§ Assigned task
Only those lines in the data below from the line containing "please notify the" through the line containing "offender may be", both included, should be restated word for word.

Dataset records
- Opening Delimiter -
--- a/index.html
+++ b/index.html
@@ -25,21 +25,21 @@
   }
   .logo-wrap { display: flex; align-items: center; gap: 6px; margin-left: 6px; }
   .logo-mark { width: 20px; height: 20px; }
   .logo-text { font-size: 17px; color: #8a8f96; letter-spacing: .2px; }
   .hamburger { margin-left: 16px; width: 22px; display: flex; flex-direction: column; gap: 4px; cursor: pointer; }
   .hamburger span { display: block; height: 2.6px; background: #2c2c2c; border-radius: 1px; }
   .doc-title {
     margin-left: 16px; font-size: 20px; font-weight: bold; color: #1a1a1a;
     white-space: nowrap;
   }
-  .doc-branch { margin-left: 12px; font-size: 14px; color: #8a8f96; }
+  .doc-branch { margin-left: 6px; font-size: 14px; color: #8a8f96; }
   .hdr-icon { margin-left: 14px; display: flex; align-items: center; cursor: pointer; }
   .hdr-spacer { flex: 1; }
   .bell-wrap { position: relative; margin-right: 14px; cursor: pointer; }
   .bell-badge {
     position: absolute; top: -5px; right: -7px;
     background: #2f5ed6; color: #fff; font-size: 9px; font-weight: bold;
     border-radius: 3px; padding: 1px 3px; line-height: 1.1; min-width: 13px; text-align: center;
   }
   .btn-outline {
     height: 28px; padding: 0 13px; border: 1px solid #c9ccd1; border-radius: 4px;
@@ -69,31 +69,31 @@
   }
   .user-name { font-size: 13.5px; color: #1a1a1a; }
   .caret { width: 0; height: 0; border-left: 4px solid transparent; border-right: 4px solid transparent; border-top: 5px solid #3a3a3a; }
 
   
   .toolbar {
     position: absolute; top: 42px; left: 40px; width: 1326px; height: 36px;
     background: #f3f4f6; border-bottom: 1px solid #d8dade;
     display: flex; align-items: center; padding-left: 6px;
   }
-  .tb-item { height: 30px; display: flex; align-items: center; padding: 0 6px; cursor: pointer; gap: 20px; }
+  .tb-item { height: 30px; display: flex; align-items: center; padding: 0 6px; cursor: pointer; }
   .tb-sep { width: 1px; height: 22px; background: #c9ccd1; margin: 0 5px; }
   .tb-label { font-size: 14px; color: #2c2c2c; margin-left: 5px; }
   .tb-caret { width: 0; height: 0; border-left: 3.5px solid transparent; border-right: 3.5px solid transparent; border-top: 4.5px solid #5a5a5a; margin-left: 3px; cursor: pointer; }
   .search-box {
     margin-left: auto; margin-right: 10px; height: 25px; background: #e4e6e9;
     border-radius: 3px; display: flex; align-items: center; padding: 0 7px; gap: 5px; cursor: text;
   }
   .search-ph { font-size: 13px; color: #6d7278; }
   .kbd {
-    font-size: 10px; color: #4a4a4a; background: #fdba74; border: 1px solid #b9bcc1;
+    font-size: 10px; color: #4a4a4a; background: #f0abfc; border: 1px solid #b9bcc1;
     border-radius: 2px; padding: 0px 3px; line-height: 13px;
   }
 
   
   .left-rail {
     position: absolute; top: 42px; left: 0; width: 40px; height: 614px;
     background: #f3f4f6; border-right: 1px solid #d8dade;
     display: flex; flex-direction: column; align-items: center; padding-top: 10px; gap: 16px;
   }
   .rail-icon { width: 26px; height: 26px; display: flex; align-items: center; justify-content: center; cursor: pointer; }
- Closing Delimiter -
- Opening Delimiter -
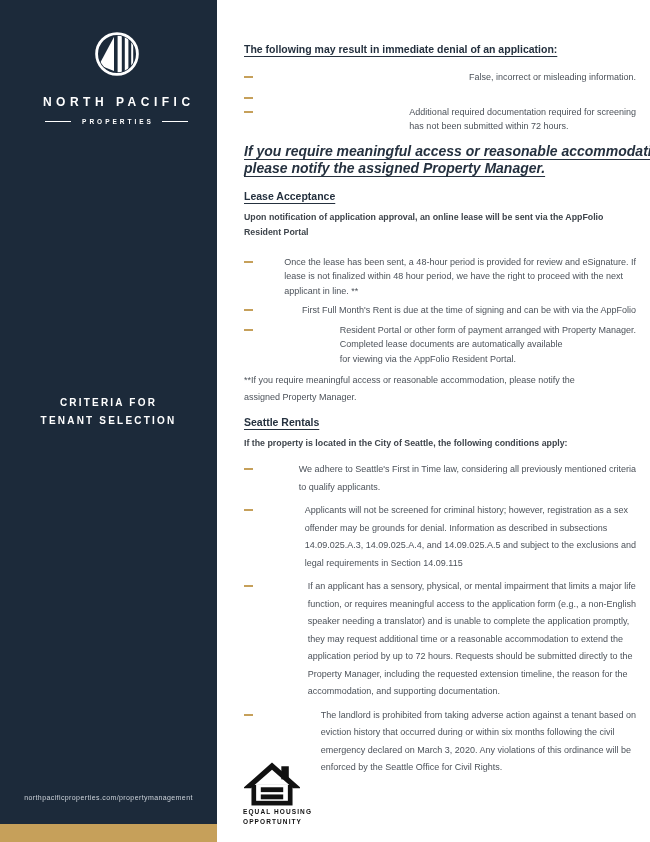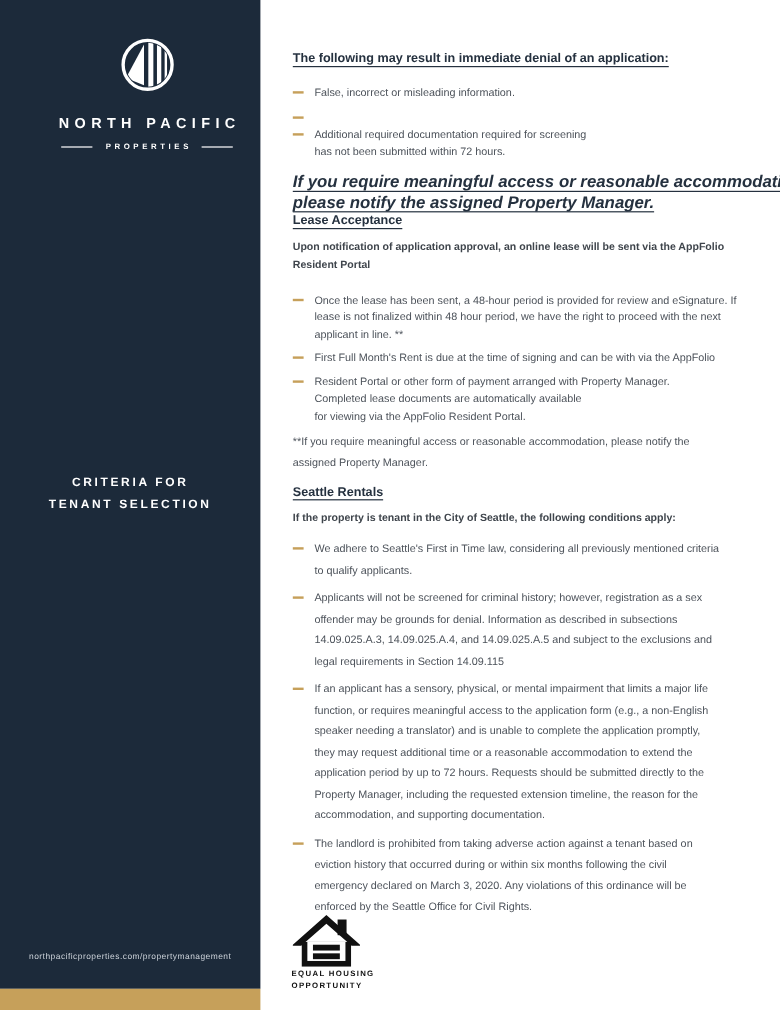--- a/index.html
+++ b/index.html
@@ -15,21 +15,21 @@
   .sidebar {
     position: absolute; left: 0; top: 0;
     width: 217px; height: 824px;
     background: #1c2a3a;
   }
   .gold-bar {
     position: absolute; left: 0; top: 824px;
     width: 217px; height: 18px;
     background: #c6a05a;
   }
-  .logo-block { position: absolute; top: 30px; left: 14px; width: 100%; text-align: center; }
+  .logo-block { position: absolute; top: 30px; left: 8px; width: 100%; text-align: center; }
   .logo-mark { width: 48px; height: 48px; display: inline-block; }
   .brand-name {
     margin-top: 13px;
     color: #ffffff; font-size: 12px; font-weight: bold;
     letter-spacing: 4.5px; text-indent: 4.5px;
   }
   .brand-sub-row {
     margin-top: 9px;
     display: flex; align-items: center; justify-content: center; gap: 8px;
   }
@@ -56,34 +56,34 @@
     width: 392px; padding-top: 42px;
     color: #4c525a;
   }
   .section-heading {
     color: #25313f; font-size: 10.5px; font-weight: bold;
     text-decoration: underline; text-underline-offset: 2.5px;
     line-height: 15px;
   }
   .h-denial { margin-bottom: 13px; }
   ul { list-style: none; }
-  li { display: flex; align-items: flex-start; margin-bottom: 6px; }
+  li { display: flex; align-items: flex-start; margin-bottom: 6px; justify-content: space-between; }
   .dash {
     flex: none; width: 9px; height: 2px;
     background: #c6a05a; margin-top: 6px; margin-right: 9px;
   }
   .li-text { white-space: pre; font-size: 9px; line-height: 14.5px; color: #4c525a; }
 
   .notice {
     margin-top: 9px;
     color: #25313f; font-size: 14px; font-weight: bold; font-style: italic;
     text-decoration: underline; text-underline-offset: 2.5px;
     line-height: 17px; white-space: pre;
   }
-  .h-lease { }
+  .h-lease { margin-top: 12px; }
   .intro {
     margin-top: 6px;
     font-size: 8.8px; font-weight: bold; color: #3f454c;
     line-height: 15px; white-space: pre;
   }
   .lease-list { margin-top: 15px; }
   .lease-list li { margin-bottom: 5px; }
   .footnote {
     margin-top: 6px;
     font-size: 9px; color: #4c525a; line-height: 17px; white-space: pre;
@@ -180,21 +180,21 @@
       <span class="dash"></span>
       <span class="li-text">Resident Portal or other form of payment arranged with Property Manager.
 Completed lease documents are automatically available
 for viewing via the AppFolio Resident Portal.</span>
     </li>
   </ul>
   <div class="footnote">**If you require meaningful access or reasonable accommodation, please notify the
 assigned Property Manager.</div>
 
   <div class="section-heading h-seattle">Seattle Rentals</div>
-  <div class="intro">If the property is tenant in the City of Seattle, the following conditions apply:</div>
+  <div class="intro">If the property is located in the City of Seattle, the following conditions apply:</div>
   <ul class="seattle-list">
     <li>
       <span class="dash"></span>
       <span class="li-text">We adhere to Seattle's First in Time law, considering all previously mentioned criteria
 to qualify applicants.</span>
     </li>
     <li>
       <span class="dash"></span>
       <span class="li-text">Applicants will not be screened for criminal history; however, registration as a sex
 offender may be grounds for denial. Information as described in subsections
- Closing Delimiter -
§ Task solution
   <div class="footnote">**If you require meaningful access or reasonable accommodation, please notify the
 assigned Property Manager.</div>
 
   <div class="section-heading h-seattle">Seattle Rentals</div>
-  <div class="intro">If the property is tenant in the City of Seattle, the following conditions apply:</div>
+  <div class="intro">If the property is located in the City of Seattle, the following conditions apply:</div>
   <ul class="seattle-list">
     <li>
       <span class="dash"></span>
       <span class="li-text">We adhere to Seattle's First in Time law, considering all previously mentioned criteria
 to qualify applicants.</span>
     </li>
     <li>
       <span class="dash"></span>
       <span class="li-text">Applicants will not be screened for criminal history; however, registration as a sex
 offender may be grounds for denial. Information as described in subsections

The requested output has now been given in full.